Now I am actually getting logs :slight_smile:

Here is the router:

[161270.524] WARNING ziti/router/xgress_edge.(*edgeClientConn).processConnect [ch{edge}->u{classic}->i{jx7m}]: {type=[EdgeConnectType] chSeq=[16] edgeSeq=[0] error=[service XZpvBjOpcakT6jrlEoZsE has no terminators] token=[37d4f46e-9281-4ab4-b1e1-f92be4f01a41] connId=[6]} failed to dial fabric
[161271.664] WARNING ziti/router/xgress_edge.(*edgeClientConn).processConnect [ch{edge}->u{classic}->i{jx7m}]: {error=[service XZpvBjOpcakT6jrlEoZsE has no terminators] type=[EdgeConnectType] chSeq=[18] edgeSeq=[0] token=[37d4f46e-9281-4ab4-b1e1-f92be4f01a41] connId=[7]} failed to dial fabric
[161276.804] WARNING ziti/router/xgress_edge.(*edgeClientConn).processConnect [ch{edge}->u{classic}->i{jx7m}]: {token=[37d4f46e-9281-4ab4-b1e1-f92be4f01a41] connId=[8] type=[EdgeConnectType] chSeq=[20] edgeSeq=[0] error=[service XZpvBjOpcakT6jrlEoZsE has no terminators]} failed to dial fabric

And the controller:

[31013.860]   ERROR ziti/controller/handler_edge_ctrl.(*baseRequestHandler).returnError [ch{OPHIgSXPFi}->u{classic}->i{0vqA}]: {error=[service XZpvBjOpcakT6jrlEoZsE has no terminators] routerId=[OPHIgSXPFi] operation=[create.circuit] token=[37d4f46e-9281-4ab4-b1e1-f92be4f01a41]} responded with error
[31021.474]   ERROR ziti/controller/handler_edge_ctrl.(*baseRequestHandler).returnError [ch{OPHIgSXPFi}->u{classic}->i{0vqA}]: {token=[37d4f46e-9281-4ab4-b1e1-f92be4f01a41] error=[service XZpvBjOpcakT6jrlEoZsE has no terminators] routerId=[OPHIgSXPFi] operation=[create.circuit]} responded with error
1 Like

Yep, that's a "smoking gun" alright. The no terminators message means that zero Ziti Identities are successfully hosting the Ziti Service you defined with the Simple Service form.

I recall you had assigned hosting permission to the built-in tunneller of the Ziti Router running in your cluster, correct?
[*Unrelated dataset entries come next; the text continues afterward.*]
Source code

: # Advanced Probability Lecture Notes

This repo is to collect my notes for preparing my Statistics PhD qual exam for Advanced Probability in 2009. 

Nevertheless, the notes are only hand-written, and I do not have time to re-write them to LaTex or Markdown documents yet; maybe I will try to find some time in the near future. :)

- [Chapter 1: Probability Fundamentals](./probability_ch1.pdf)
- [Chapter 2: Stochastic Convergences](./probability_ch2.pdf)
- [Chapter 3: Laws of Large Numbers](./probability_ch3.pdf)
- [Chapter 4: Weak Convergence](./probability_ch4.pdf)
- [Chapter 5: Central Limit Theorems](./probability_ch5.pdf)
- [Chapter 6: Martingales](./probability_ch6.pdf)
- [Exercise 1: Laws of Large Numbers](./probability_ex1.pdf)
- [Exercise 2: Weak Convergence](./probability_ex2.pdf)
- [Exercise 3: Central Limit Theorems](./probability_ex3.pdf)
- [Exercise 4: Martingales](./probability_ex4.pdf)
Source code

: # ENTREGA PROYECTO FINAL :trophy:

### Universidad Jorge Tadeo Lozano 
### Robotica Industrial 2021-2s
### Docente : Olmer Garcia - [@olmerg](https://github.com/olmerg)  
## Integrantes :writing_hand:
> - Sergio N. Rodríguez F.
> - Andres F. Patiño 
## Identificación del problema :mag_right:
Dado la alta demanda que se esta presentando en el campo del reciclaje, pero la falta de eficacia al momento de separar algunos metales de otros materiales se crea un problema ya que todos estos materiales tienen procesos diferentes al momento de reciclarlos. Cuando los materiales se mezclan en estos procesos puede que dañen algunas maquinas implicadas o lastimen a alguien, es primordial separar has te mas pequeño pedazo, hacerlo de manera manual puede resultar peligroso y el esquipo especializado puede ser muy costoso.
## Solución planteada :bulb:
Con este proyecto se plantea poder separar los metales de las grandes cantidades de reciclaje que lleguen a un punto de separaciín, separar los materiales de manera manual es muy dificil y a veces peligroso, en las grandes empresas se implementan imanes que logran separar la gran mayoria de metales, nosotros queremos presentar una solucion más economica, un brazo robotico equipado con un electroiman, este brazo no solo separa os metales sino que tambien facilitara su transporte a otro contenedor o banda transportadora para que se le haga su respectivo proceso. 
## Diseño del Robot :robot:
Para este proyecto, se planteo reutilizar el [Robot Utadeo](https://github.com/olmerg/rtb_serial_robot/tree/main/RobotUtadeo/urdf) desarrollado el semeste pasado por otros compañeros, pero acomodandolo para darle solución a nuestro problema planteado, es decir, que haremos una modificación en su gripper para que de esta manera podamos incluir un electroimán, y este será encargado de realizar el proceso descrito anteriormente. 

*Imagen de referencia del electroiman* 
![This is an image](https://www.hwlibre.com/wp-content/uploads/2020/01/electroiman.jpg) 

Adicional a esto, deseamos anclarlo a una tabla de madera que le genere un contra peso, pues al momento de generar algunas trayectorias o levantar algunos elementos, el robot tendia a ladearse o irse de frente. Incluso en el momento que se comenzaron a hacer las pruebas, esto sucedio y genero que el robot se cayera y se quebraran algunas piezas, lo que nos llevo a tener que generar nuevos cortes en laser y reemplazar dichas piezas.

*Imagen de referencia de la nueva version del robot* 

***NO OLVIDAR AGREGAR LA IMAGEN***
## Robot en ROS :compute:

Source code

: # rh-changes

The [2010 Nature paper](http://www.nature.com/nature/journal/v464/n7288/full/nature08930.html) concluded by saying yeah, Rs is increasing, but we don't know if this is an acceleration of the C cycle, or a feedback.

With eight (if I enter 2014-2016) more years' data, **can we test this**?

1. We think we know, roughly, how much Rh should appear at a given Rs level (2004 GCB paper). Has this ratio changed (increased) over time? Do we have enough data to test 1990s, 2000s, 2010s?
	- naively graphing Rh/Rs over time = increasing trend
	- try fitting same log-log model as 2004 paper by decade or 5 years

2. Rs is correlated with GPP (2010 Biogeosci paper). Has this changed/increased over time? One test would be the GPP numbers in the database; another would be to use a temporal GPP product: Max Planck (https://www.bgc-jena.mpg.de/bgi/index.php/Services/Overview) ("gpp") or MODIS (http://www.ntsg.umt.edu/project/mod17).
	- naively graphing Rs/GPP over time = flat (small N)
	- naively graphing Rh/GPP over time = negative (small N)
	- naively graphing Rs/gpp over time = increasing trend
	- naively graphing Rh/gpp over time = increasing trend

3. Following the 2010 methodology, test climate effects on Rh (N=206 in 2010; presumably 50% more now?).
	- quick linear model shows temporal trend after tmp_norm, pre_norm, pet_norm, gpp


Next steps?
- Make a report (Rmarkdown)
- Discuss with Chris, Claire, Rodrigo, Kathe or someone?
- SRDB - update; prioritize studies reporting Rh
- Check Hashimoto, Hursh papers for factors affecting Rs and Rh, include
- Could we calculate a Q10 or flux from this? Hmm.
That Router's name is "edge-router?"

Let's re-run the policy advisor to confirm which Identity should be hosting the Ziti Service named "Nginx."

ziti edge policy-advisor services Nginx 

Is there more than one Ziti Router in play?

Are there any log errors from the hosting Identity, which I expect is the Ziti Router itself, about failing to "bind" or "host" the Ziti Service named "Nginx?" You can also determine the Ziti ID of that Service, and filter the log for the Ziti ID instead of the name.

I recall that you already verified that Ziti Router pod is able to reach Nginx's ClusterIP Service.